"As long as we continue to engage from a position of weakness, they will never respect us," Gbowee said of men, speaking today at the third annual Women in the World conference. "It is time for women to stop being politely angry. It's time for us to get up."
Gbowee, 40, helped end a 14-year war in Liberia in part through tactics such as encouraging women to withhold sex until men agreed to negotiate peace. She shared the 2011 Nobel Prize with Liberian President Ellen Johnson-Sirleaf and Yemen's Tawakkul Karman for their "non-violent struggle for the safety of women and for women's rights to full participation in peace- building work," the Norwegian Nobel Committee said in October.

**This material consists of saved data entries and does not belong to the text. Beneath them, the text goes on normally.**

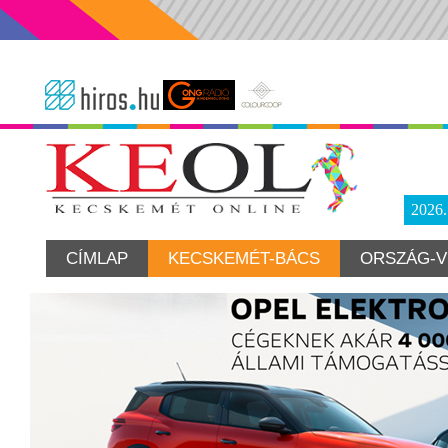
2026
CÍMLAP
KECSKEMÉT-BÁCS
ORSZÁG-V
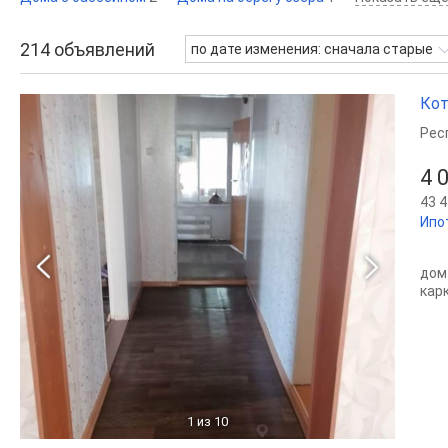
214
объявлений
по дате изменения: сначала старые
Кот
Рес
4 
43 4
Ипо
дом
кар
1
из 10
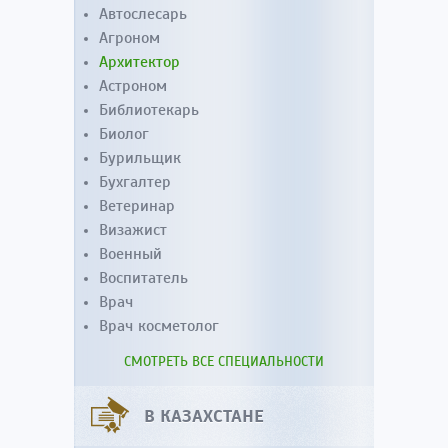
Автослесарь
Агроном
Архитектор
Астроном
Библиотекарь
Биолог
Бурильщик
Бухгалтер
Ветеринар
Визажист
Военный
Воспитатель
Врач
Врач косметолог
СМОТРЕТЬ ВСЕ СПЕЦИАЛЬНОСТИ
В КАЗАХСТАНЕ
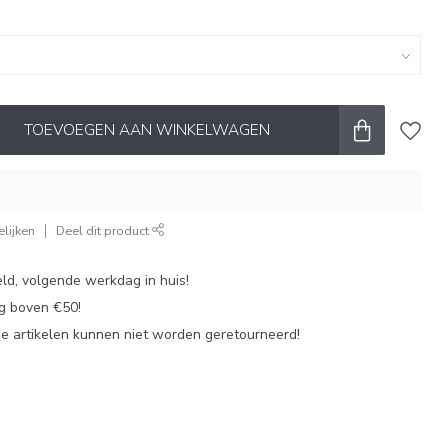
TOEVOEGEN AAN WINKELWAGEN
lijken
Deel dit product
ld, volgende werkdag in huis!
ng boven €50!
de artikelen kunnen niet worden geretourneerd!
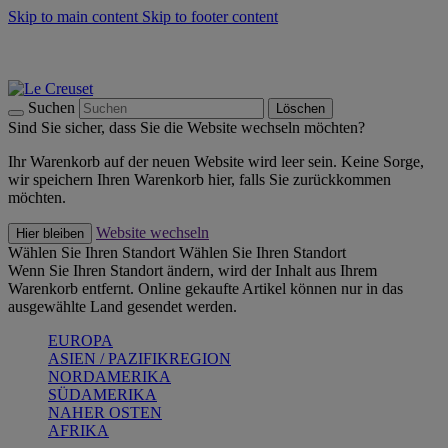
Skip to main content
Skip to footer content
Summer Must-Haves -
Zum Shop
Kochgeschirr: versandkostenfrei
Lieferung in 2-3 Werktagen
Suchen
Löschen
Sind Sie sicher, dass Sie die Website wechseln möchten?
Ihr Warenkorb auf der neuen Website wird leer sein. Keine Sorge,
wir speichern Ihren Warenkorb hier, falls Sie zurückkommen
möchten.
Website wechseln
Hier bleiben
Wählen Sie Ihren Standort
Wählen Sie Ihren Standort
Wenn Sie Ihren Standort ändern, wird der Inhalt aus Ihrem
Warenkorb entfernt. Online gekaufte Artikel können nur in das
ausgewählte Land gesendet werden.
EUROPA
ASIEN / PAZIFIKREGION
NORDAMERIKA
SÜDAMERIKA
NAHER OSTEN
AFRIKA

Newsweek Editor-in-Chief Tina Brown, who conceived the women's conference in New York to inspire creative solutions to world problems, quipped that the U.S. could have used a dose of Gbowee's tactics, which included sit-ins, in last year's debate over raising the nation's debt ceiling. The political stalemate helped prompt the first downgrade of the nation's credit rating.
Where Are the Women?
Gbowee said those events left her "wondering where are the angry American women?" She wonders the same about women's voices defending access to contraception.

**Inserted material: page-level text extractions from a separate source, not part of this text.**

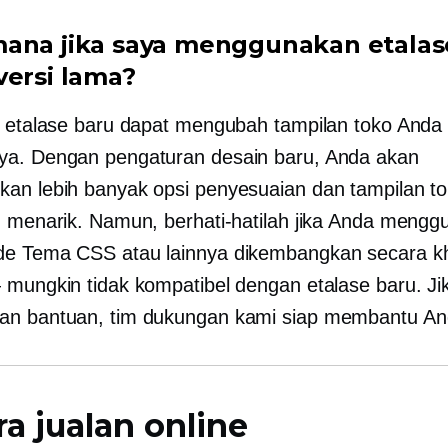
ana jika saya menggunakan etalas
versi lama?
e etalase baru dapat mengubah tampilan toko Anda
a. Dengan pengaturan desain baru, Anda akan
an lebih banyak opsi penyesuaian dan tampilan t
h menarik. Namun, berhati-hatilah jika Anda meng
de
Tema CSS atau lainnya
dikembangkan secara k
 mungkin tidak kompatibel dengan etalase baru. Ji
an bantuan, tim dukungan kami siap membantu An
ra jualan online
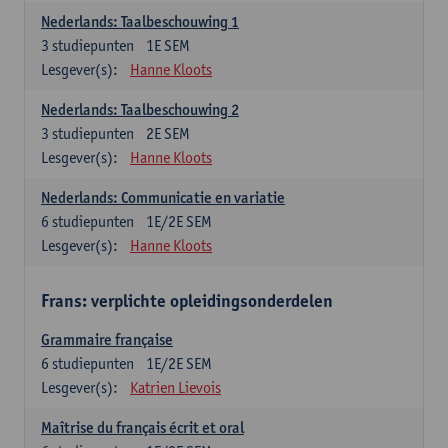
Nederlands: Taalbeschouwing 1
3
studiepunten
1E SEM
Lesgever(s):
Hanne Kloots
Nederlands: Taalbeschouwing 2
3
studiepunten
2E SEM
Lesgever(s):
Hanne Kloots
Nederlands: Communicatie en variatie
6
studiepunten
1E/2E SEM
Lesgever(s):
Hanne Kloots
Frans: verplichte opleidingsonderdelen
Grammaire française
6
studiepunten
1E/2E SEM
Lesgever(s):
Katrien Lievois
Maîtrise du français écrit et oral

"I was watching the men talk about your reproductive issues and saying 'Why are these women not angry?'" asked the mother of six, who leads the Ghana-based Women Peace and Security Network Africa.
Gbowee arrived in Monrovia at 17 and trained as a trauma counselor for child soldiers from Liberian President Charles Taylor's army. She's featured in "Pray the Devil Back to Hell," a documentary about how Liberian women took on warlords in the civil war, and authored the book "Mighty Be Our Powers: How Sisterhood, Prayer, and Sex Changed a Nation at War."